══ Excerpted records ══
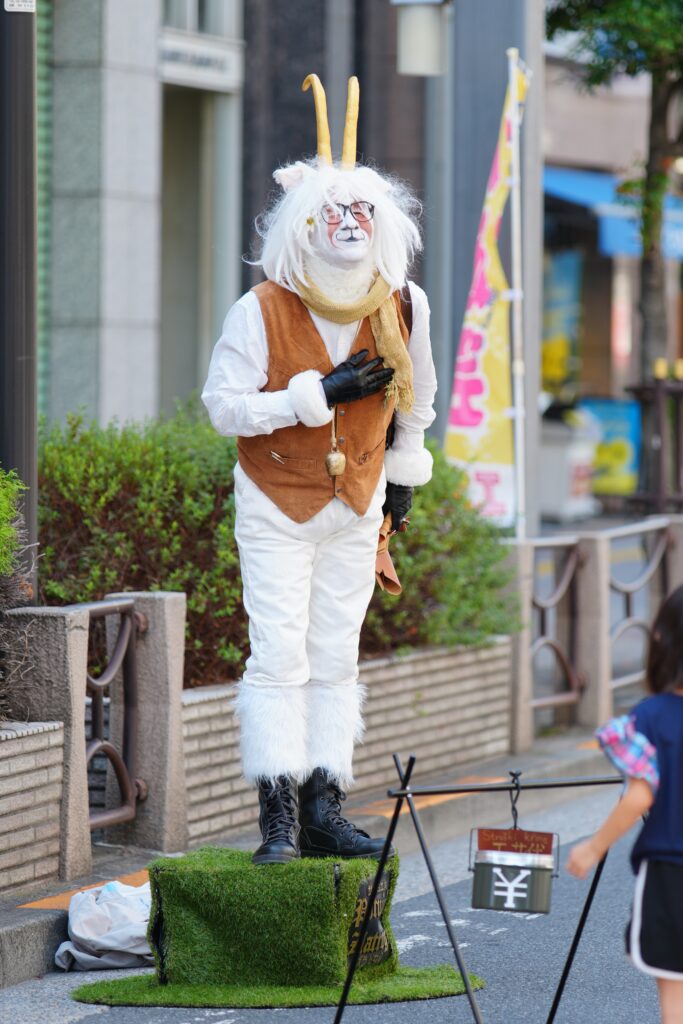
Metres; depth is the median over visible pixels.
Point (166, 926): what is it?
podium
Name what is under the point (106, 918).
plastic bag
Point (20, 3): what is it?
sign
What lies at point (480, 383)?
banner flag
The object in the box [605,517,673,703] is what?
metal railing
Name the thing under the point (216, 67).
sign
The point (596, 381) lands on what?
building
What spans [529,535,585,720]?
metal railing
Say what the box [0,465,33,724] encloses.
shrub
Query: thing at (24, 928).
pavement
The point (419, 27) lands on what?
wall lamp
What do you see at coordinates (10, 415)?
pole
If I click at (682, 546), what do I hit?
stone post
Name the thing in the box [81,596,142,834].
metal railing
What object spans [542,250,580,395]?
poster
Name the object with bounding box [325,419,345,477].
bell
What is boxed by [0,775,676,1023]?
road
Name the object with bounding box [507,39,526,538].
flagpole
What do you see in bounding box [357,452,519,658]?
shrub
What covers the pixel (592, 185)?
blue awning
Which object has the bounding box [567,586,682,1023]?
child
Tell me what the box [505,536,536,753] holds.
stone post
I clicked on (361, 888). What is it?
sign
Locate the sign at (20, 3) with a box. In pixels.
[3,0,35,12]
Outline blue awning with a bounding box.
[543,164,681,263]
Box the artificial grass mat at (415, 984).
[65,965,485,1009]
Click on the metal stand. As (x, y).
(389, 836)
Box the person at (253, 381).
[205,72,436,871]
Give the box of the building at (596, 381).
[538,37,682,508]
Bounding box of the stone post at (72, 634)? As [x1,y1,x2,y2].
[3,601,90,884]
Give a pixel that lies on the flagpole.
(514, 165)
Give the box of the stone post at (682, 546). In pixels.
[663,515,682,600]
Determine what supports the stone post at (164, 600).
on the pavement at (24, 928)
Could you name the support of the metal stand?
on the road
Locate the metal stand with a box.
[331,754,621,1023]
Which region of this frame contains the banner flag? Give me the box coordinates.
[443,51,527,533]
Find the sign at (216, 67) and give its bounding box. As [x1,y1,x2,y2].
[160,30,241,90]
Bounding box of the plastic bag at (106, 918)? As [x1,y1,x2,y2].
[53,879,152,971]
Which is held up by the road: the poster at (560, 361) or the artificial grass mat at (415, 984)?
the artificial grass mat at (415, 984)
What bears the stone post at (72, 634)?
on the pavement at (24, 928)
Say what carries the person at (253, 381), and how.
on the podium
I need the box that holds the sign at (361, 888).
[345,869,394,970]
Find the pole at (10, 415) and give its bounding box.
[0,0,38,594]
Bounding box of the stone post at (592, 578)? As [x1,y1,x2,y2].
[572,529,614,732]
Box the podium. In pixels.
[147,849,399,989]
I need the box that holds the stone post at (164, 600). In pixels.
[106,589,188,851]
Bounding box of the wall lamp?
[394,0,448,76]
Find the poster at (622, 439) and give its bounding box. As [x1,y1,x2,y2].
[580,397,641,494]
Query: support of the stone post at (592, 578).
on the pavement at (24, 928)
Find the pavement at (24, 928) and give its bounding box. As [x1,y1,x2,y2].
[0,721,629,991]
═══
With all pictures omitted, repeat every record above word for word.

Metres; depth is the median over visible pixels.
Point (166, 926): what is it?
podium
Name what is under the point (106, 918).
plastic bag
Point (20, 3): what is it?
sign
What lies at point (480, 383)?
banner flag
The object in the box [605,517,673,703] is what?
metal railing
Name the thing under the point (216, 67).
sign
The point (596, 381) lands on what?
building
What spans [529,535,585,720]?
metal railing
Say what the box [0,465,33,724] encloses.
shrub
Query: thing at (24, 928).
pavement
The point (419, 27) lands on what?
wall lamp
What do you see at coordinates (10, 415)?
pole
If I click at (682, 546), what do I hit?
stone post
Name the thing in the box [81,596,142,834].
metal railing
What object spans [542,250,580,395]?
poster
Name the object with bounding box [325,419,345,477].
bell
What is boxed by [0,775,676,1023]?
road
Name the object with bounding box [507,39,526,538].
flagpole
What do you see in bounding box [357,452,519,658]?
shrub
What covers the pixel (592, 185)?
blue awning
Which object has the bounding box [567,586,682,1023]?
child
Tell me what the box [505,536,536,753] holds.
stone post
I clicked on (361, 888). What is it?
sign
Locate the sign at (20, 3) with a box. In pixels.
[3,0,35,12]
Outline blue awning with a bounding box.
[543,164,681,263]
Box the artificial grass mat at (415, 984).
[65,965,485,1009]
Click on the metal stand. As (x, y).
(389, 836)
Box the person at (253, 381).
[205,72,436,871]
Give the box of the building at (596, 381).
[538,37,682,508]
Bounding box of the stone post at (72, 634)? As [x1,y1,x2,y2].
[3,601,90,884]
Give a pixel that lies on the flagpole.
(514, 165)
Give the box of the stone post at (682, 546). In pixels.
[663,515,682,600]
Determine what supports the stone post at (164, 600).
on the pavement at (24, 928)
Could you name the support of the metal stand?
on the road
Locate the metal stand with a box.
[331,754,621,1023]
Which region of this frame contains the banner flag? Give me the box coordinates.
[443,51,527,533]
Find the sign at (216, 67) and give its bounding box. As [x1,y1,x2,y2].
[160,30,241,90]
Bounding box of the plastic bag at (106, 918)? As [x1,y1,x2,y2].
[53,879,152,971]
Which is held up by the road: the poster at (560, 361) or the artificial grass mat at (415, 984)?
the artificial grass mat at (415, 984)
What bears the stone post at (72, 634)?
on the pavement at (24, 928)
Say what carries the person at (253, 381), and how.
on the podium
I need the box that holds the sign at (361, 888).
[345,869,394,970]
Find the pole at (10, 415) and give its bounding box.
[0,0,38,594]
Bounding box of the stone post at (592, 578)? As [x1,y1,x2,y2].
[572,529,614,732]
Box the podium. In pixels.
[147,849,399,989]
I need the box that holds the stone post at (164, 600). In pixels.
[106,589,188,851]
Bounding box of the wall lamp?
[394,0,448,76]
Find the poster at (622, 439) and give its bounding box. As [x1,y1,x2,y2].
[580,397,641,494]
Query: support of the stone post at (592, 578).
on the pavement at (24, 928)
Find the pavement at (24, 928) and give its bounding box. As [x1,y1,x2,y2].
[0,721,629,991]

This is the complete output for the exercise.